> **PROBLEMS TO SOLVE**:
1. In the Casa del Fascio post, what floor-to-floor height did the writer's dimensional scheme use?
2. Please print the entries verbatim, starting with the line that contains "Question: Estimate the" and ending with the last line of the entries.

Monday, November 25, 2013


I am trying very hard to bring my Casa del Fascio to an uploadable status. Part of the struggle relates to the dimensions.  Have I got them right ?  Does it matter ?  With such a rigorously geometrical design it somehow seems to.

Let's start from first principles.  Take an idealised single office.  A 4m cube will do nicely.  Lay this out in a perfect square, basically a chess-board.

Stack this up 4 stories high and we have a perfect half-cube.  Obviously the rooms in the middle are starved of light and air, so we hollow out or mass.  The result is clearly related to the Italian Palazzo form.

But a renaissance palace would never have a grid line in the centre.  There would always be an uneven number of bays.  So let's adjust the module horizontally to 4.6m square so we can fit a 7x7 array on our site.  Then we can do a bit more squeezing to create a narrower bay as a circulation spine, with slightly larger offices along that side.

Next we set back the rest of the facade to make room for open balconies.  This will open up the building, create a layered transparency and also express the structural frame.
We can further enhance this effect by cutting out notches at the top and bottom, marking the position of the central void, and defining the entrance zone.  Let's also locate the vertical circulation at either end of the main spine.

Add a small balcony recess at top left and transform the central void into an enclosed, top-lit atrium, two stories high, with open galleries on 3 sides.  Again this is the palace courtyard, reinterpreted in terms of a modern, hygeinic office block.

To close the open ends of the galleries we place large meeting rooms in the middle of the left hand wing.  Then locate the washrooms, one stack next to the main stair and a smaller stack at the back close to the meeting rooms.

That's the basic scheme.  It started with a 4m cube, perfectly regular, and adapted itself to the various requirements of the brief in an apparently logical manner.  In some ways it is a very cold and formal composition, but from the inside it is also very open.  You can always relate yourself to the central space, which was also intended to house gatherings of the party faithful.  We know with hindsight that the party would turn into a monster, but can we blame Terragni for daring to dream otherwise ?

The dreams of my youth did not turn out so disastrously, but perhaps they were equally unrealistic.  Maybe I was lucky to grow up in an age of "peace & love" rather than the era of "nationalist zeal"

But back to the building.  Before I understood the internal organisation, I was dazzled by the apparent complexity of the 4 elevations; impressed by the assymetry generated within such a regular platonic solid.  But once you follow the logic of the chess-board moves, the elevations can be seen as expressions of ...

For my presentation in Auckland I developed a dimensional scheme based on multiples of 200mm, taking that to be the size of a glass block, using a column size of 400x400, a floor to floor height of 4200.  It seemed to be simple and logical, but the finer details refused to drop neatly into place.

> **LISTED ENTRIES**:
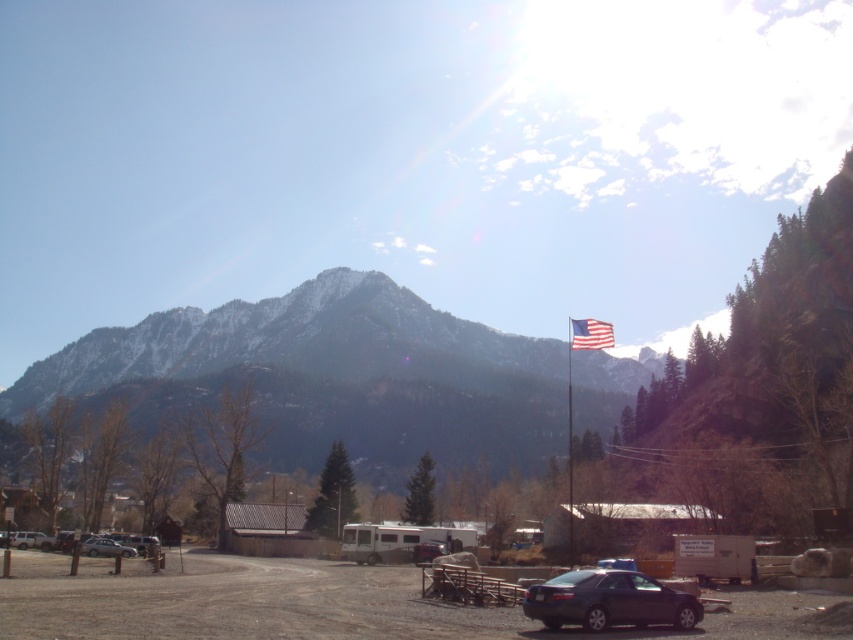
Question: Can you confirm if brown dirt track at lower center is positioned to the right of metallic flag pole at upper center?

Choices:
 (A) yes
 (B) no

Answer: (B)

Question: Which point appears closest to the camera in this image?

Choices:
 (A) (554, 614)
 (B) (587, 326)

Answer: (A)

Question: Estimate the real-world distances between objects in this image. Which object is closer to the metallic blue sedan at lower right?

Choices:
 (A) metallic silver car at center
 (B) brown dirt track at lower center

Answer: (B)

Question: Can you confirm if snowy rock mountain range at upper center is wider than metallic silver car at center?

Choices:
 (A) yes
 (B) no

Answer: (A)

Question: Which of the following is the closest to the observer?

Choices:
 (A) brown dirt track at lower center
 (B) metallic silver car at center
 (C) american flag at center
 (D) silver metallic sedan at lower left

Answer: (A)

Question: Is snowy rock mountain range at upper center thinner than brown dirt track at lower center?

> **FULL SOLUTIONS**:
1. 4200

2.
Question: Estimate the real-world distances between objects in this image. Which object is closer to the metallic blue sedan at lower right?

Choices:
 (A) metallic silver car at center
 (B) brown dirt track at lower center

Answer: (B)

Question: Can you confirm if snowy rock mountain range at upper center is wider than metallic silver car at center?

Choices:
 (A) yes
 (B) no

Answer: (A)

Question: Which of the following is the closest to the observer?

Choices:
 (A) brown dirt track at lower center
 (B) metallic silver car at center
 (C) american flag at center
 (D) silver metallic sedan at lower left

Answer: (A)

Question: Is snowy rock mountain range at upper center thinner than brown dirt track at lower center?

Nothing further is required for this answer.